Нью-Йорк, август 1945
— Вот уж никак не думала, что в Нью-Йорке летом так жарко! — я попыталась обмахивать лицо рукой, но вскоре бросила эту затею как совершенно бесполезную.
В квартире в такую духоту сидеть больше не было сил, и мы с Генрихом решили устроить небольшой пикник в парке, где циркулировал хоть какой-то воздух. Я везла перед собой коляску, в то время как мой муж нёс корзину с одеялом и едой в одной руке, а другой вёл наших собак. Благодаря обещанной поддержке ОСС и вполне приличному жалованию, что они платили Генриху, работавшему теперь в их головном офисе, мы снова могли себе позволить вести вполне комфортную жизнь.
Малышу Эрни, одетому в самые тонкие ползунки, какие мне только удалось раздобыть, всё равно было жарко даже на улице, и вскоре он начал издавать звуки, явно означающие, что он хотел выбраться из коляски. Зная по опыту, что если я сейчас же не удовлетворю его требования, то он начнёт кричать уже во всю своим завидной силы голосом, я быстро свернула на одну из лужаек с нашей тропки.

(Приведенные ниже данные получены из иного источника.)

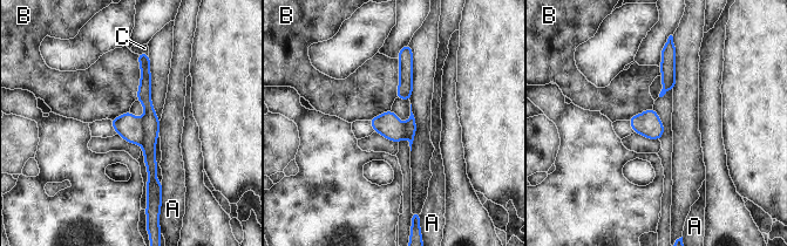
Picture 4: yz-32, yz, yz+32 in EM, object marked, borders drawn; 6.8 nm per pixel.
longest_contact=B:320nm act=cleave pic=4 on=(127, 125) each=A:other,B:other,C:other border=4:(141, 120), (142, 143) found='two neurons meet here'

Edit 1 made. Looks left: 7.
act=done edits=cleave@4 rest=unchecked

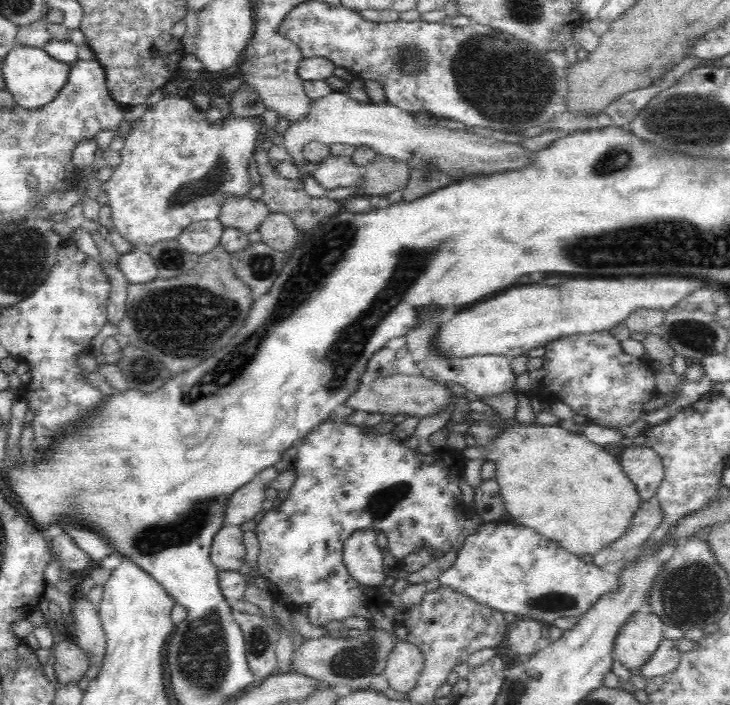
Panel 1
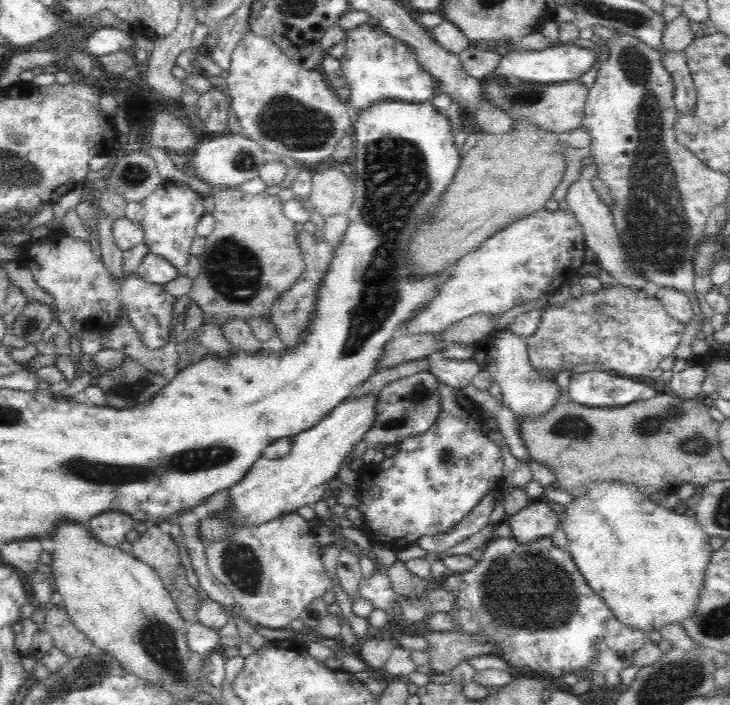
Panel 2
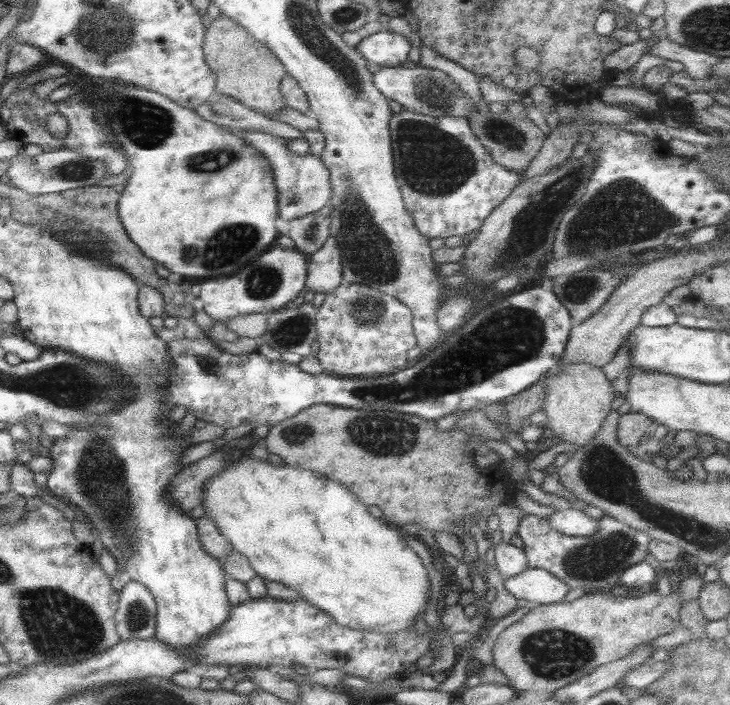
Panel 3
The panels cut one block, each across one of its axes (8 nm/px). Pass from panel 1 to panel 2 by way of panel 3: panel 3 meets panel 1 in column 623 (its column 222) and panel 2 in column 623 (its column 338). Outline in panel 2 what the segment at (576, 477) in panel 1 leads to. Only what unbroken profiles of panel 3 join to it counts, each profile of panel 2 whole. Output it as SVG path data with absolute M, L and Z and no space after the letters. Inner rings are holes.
M618 480L588 486L588 494L578 494L566 505L558 520L568 540L568 553L584 576L588 586L603 599L612 614L624 625L650 632L668 624L690 618L704 588L704 576L710 564L713 549L710 538L695 517L678 514L674 509L656 506L644 498L634 486L618 484Z

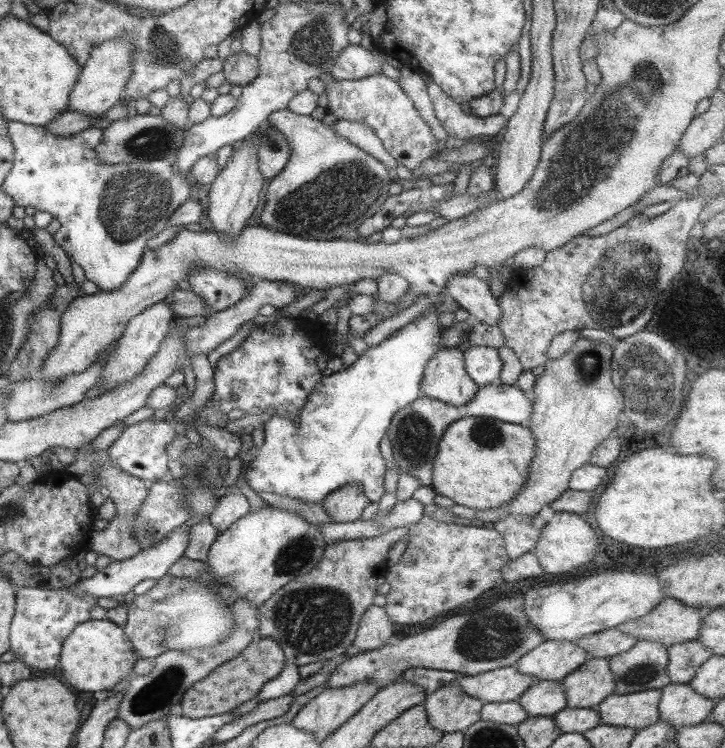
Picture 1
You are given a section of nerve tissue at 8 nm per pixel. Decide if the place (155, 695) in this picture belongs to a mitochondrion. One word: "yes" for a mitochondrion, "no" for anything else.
yes

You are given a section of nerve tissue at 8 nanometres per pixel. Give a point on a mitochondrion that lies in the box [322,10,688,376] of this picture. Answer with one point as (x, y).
(573, 174)

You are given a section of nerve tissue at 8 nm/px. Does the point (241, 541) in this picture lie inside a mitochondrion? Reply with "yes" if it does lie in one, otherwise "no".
no

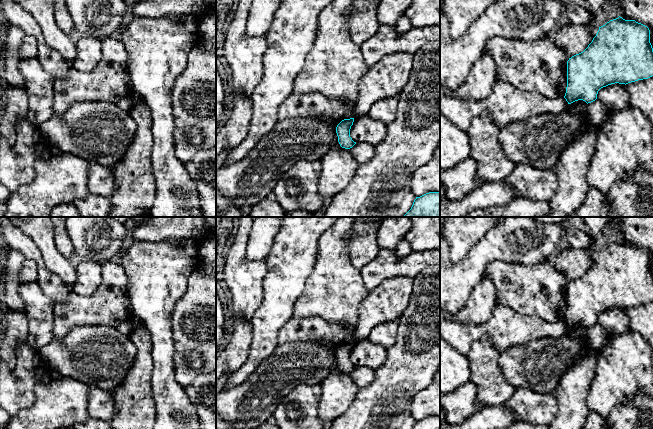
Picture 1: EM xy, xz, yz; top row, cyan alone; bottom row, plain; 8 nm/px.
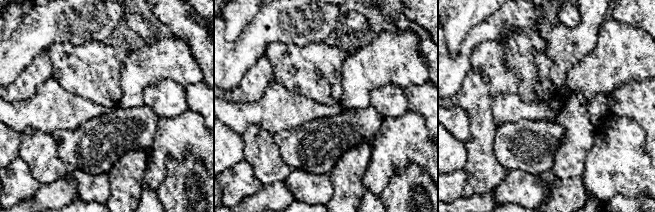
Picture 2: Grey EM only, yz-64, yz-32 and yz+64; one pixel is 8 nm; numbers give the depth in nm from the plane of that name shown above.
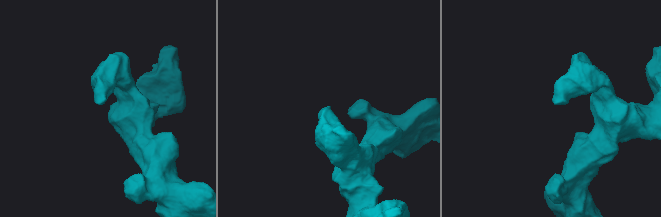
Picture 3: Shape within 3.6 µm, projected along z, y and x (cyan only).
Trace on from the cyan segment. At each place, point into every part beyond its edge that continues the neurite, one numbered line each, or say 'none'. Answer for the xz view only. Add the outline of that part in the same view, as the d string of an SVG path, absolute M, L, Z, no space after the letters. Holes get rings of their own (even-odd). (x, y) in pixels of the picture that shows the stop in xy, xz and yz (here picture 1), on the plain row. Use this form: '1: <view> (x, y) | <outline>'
none

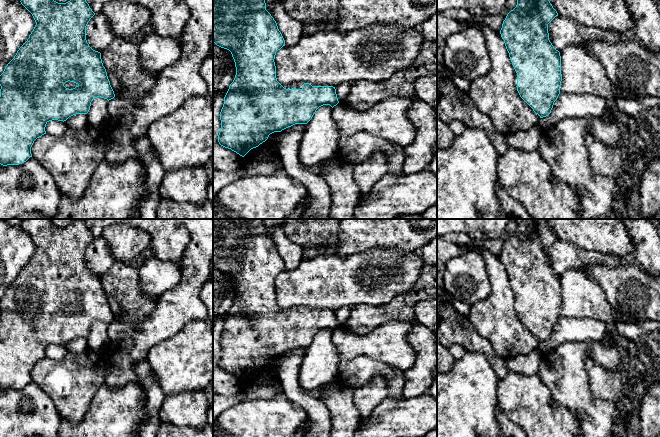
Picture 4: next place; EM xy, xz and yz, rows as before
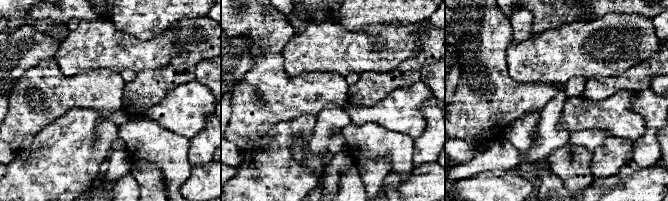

— Давай не будем искать дальше. Это место вполне подойдёт. — Я указала Генриху на местечко в тени огромного валуна, прямо под ветвями раскидистого дерева.
Пока он занимался расстилкой одеяла, я взяла Эрни на руки и попыталась отвлечь его новой ярко-красной погремушкой, подаренной ему его прабабушкой Хильдой на его трёхмесячный день рождения. Бабушка Хильда, как и мои родители, были просто очарованы большущими карими глазёнками моего сына с самого первого дня, как увидели его, и теперь постоянно спорили, чья была очередь его держать или же что подарить ему на его очередной день рождения, который они взялись праздновать каждый месяц. Но когда он начал их узнавать, а уж тем более улыбаться им, они утроили свои усилия в том, чтобы баловать Эрни как только могли, как, впрочем, и мой муж, который его просто обожал.
Я никогда не забуду тот день, когда Генрих пошёл принести Эрни из кроватки, пока я была занята с ужином, и меньше чем через минуту вбежал в кухню с малышом на руках; я никогда ещё не видела его таким радостно взволнованным.
— Он улыбнулся мне! Аннализа, смотри! Он улыбается!
Эрни, которому папина реакция похоже показалась весьма забавной, начал улыбаться ещё шире, а вскоре и довольно попискивать в ответ на наши склонённые над ним, счастливые лица. В тот вечер нам пришлось есть слегка подгоревшую курицу, но мы от радости ничего не замечали. С тех пор Генрих не переставал корчить рожицы перед малышом, только чтобы снова заставить его смеяться, и проводил почти всё свободное время у его кроватки, когда Эрни не спал. Я так никогда и не сказала Генриху, что Эрни начал улыбаться мне первой, потому как считала, что я хоть чем-то обязана была отплатить мужу за то, что он с такой лёгкостью принял чужого ребёнка, и что все эти самые важные первые детские моменты по праву принадлежали ему.
Когда мы наконец разместились на одеяле, я усадила Эрни себе на колени, чтобы покормить его из бутылочки, которую он с недавних пор начал хватать своими маленькими ручонками, будто стараясь самостоятельно её держать. Занятая с сыном, я и не заметила, как Генрих вынул камеру и сделал фото. Улыбаясь, я подняла на него глаза.